Extracted page text data

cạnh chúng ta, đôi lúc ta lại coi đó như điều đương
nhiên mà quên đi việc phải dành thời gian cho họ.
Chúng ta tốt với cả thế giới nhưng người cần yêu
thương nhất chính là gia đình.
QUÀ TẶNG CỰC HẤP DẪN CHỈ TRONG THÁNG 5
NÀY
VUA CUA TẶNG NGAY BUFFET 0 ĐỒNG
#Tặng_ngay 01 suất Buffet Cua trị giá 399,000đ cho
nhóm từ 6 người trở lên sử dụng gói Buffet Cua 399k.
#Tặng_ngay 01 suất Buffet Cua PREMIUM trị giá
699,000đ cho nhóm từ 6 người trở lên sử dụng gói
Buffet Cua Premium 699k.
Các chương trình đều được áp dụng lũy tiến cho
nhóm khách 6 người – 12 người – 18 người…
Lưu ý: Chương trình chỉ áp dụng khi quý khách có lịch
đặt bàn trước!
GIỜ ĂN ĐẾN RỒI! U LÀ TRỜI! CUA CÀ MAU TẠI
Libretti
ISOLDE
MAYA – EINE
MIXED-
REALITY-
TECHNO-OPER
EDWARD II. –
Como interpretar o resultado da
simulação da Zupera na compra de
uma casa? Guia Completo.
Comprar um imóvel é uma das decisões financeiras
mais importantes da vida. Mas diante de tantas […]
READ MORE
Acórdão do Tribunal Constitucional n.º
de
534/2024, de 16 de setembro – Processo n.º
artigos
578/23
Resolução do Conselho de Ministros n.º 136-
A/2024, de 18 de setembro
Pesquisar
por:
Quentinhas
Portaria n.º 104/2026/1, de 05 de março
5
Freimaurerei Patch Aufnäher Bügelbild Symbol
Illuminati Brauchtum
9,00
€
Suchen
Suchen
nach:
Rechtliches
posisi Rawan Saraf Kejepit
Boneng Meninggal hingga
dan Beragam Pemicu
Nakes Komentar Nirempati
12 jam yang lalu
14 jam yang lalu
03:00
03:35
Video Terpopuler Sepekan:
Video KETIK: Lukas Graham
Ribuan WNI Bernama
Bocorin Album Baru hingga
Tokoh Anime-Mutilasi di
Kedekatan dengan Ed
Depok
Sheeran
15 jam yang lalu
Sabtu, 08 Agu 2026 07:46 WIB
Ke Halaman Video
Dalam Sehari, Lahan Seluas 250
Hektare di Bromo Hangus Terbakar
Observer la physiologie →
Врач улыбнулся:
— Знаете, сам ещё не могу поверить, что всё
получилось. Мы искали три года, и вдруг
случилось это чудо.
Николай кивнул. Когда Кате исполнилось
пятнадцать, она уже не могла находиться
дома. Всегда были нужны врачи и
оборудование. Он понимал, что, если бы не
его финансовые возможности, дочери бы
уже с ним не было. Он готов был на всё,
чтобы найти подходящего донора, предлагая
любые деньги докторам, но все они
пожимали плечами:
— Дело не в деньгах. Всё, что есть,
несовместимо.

--

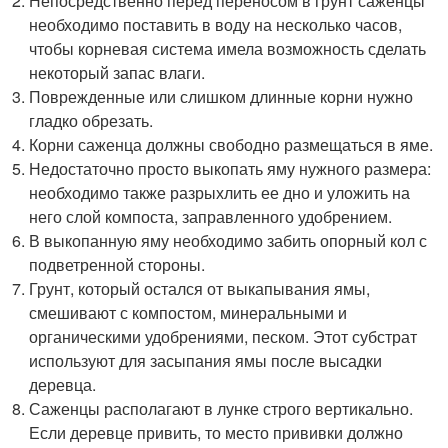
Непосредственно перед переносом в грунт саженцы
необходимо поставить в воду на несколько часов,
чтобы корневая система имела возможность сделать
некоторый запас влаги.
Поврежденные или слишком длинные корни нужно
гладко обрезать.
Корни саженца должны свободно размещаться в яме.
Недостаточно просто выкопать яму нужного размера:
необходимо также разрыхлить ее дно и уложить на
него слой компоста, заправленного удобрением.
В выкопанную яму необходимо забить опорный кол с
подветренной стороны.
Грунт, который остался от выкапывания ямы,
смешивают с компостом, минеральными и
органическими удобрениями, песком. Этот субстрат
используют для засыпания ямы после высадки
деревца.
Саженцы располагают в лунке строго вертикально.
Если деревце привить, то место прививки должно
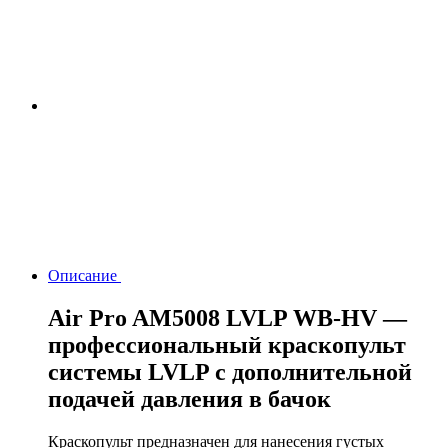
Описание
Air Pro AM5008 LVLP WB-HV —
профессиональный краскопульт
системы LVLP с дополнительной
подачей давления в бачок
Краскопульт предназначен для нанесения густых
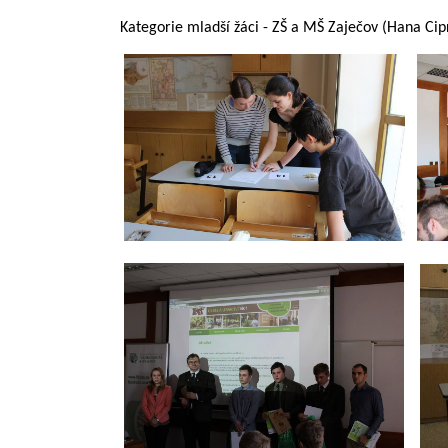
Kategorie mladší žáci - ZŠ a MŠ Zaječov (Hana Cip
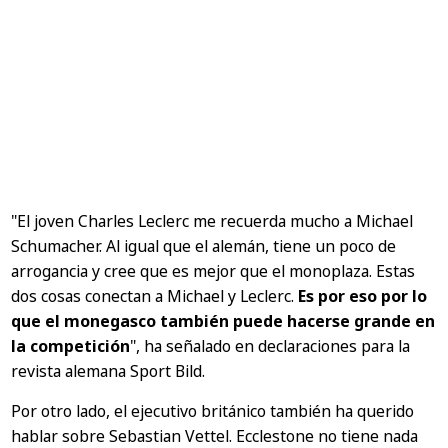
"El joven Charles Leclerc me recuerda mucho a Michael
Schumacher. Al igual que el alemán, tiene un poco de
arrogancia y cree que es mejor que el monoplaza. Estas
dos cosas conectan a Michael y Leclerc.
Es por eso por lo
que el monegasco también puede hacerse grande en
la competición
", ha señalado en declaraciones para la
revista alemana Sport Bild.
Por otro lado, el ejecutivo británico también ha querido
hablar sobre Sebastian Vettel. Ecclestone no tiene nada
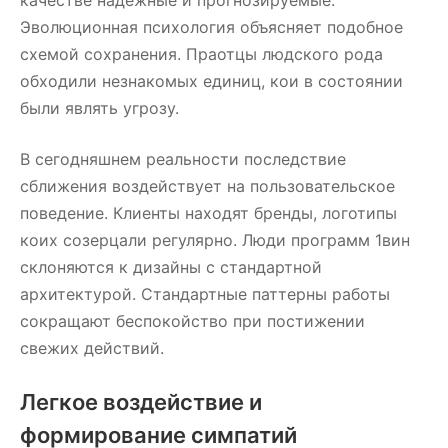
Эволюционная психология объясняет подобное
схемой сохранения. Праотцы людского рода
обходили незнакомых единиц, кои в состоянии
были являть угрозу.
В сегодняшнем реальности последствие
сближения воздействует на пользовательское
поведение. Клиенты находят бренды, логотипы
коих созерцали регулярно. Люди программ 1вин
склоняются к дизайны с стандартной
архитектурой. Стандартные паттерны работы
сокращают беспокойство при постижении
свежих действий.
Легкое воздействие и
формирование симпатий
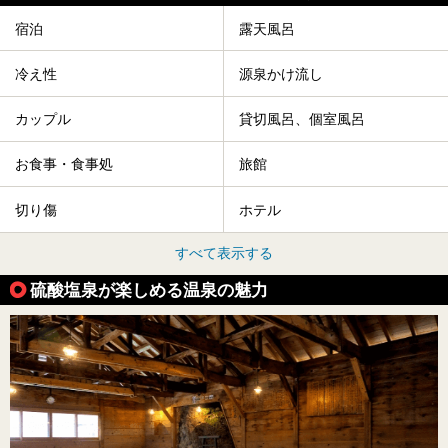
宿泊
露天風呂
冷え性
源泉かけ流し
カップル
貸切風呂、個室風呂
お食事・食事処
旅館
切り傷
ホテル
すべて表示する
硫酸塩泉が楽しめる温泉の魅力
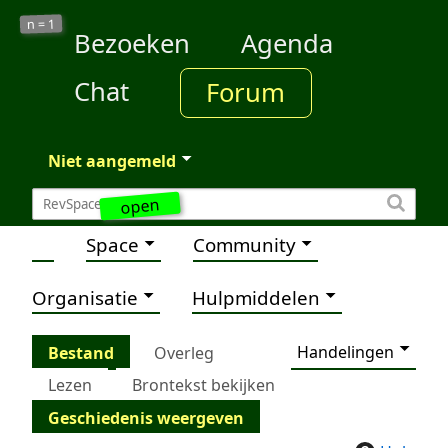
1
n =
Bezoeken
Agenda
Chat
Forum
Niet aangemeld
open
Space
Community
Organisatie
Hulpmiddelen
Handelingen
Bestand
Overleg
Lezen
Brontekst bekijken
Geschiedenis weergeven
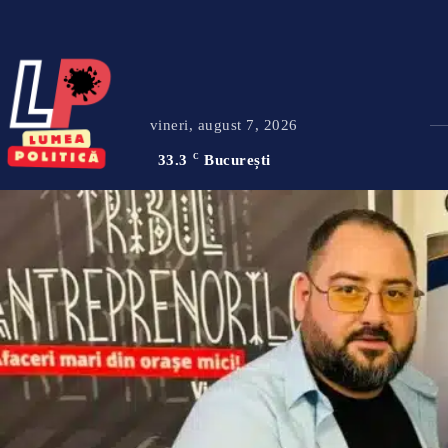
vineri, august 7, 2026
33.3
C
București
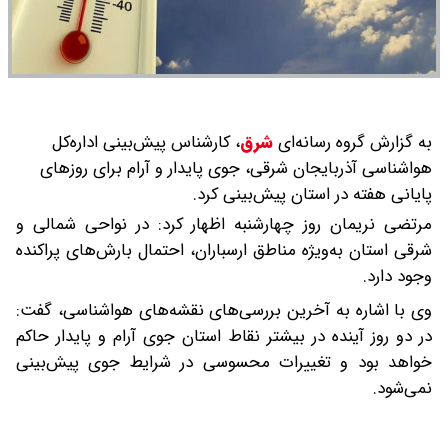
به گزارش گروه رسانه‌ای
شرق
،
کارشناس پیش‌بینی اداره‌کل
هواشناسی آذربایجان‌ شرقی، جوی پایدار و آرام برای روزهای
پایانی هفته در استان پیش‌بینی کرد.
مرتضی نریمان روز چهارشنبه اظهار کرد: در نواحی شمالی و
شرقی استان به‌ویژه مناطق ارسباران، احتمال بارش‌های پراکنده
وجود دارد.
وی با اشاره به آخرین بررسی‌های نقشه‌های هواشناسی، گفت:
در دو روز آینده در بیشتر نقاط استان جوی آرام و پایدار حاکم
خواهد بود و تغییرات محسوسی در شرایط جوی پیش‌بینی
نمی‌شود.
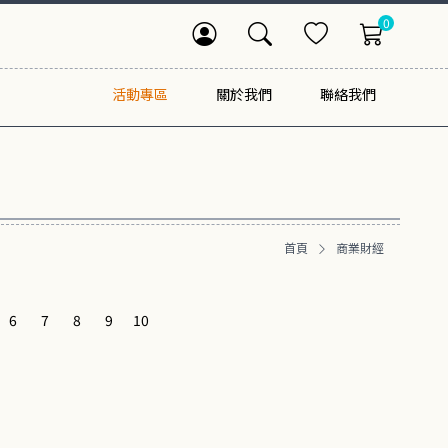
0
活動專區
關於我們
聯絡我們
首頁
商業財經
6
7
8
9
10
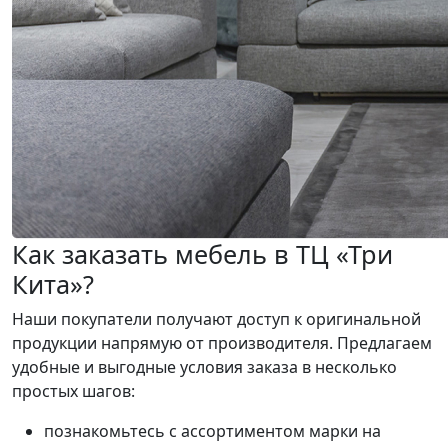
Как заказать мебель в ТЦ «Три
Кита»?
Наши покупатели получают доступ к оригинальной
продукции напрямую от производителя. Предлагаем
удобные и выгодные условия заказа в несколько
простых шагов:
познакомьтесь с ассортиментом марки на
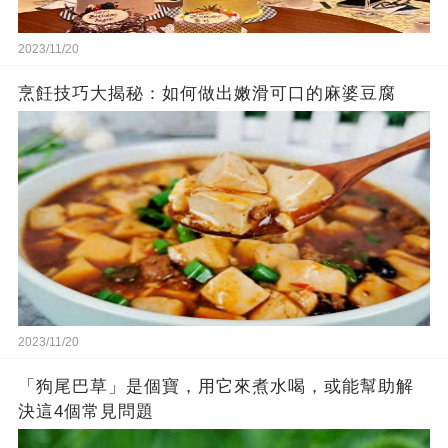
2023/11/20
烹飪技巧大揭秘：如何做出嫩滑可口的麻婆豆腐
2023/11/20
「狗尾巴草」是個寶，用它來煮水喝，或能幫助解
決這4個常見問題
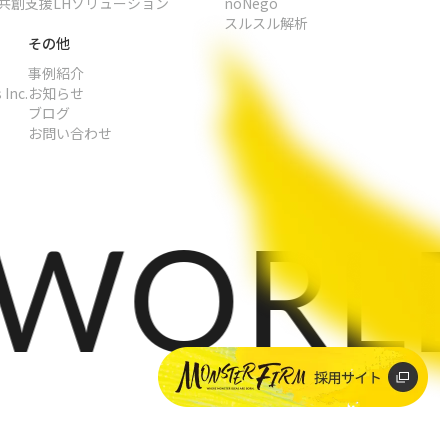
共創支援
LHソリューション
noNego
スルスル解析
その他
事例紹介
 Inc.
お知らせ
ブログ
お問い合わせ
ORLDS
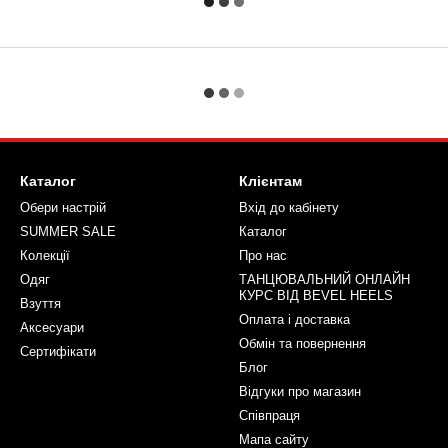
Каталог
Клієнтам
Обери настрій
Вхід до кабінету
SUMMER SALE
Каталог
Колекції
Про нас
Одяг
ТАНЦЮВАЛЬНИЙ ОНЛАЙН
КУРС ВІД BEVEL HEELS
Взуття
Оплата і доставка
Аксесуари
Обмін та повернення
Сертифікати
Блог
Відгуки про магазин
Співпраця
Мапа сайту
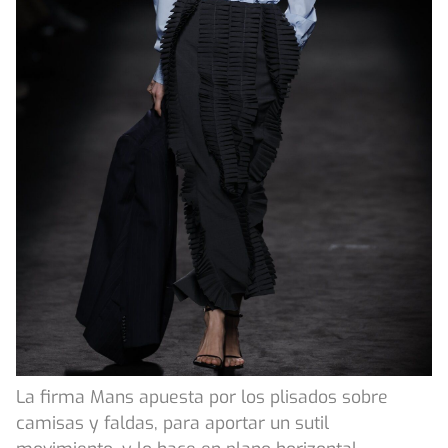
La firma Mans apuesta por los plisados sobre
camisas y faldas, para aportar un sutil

- WHAT IS REQUIRED: A count is needed of the lines in this data that contain "hingga"; give the number and no other text.

- FINAL ANSWER: 2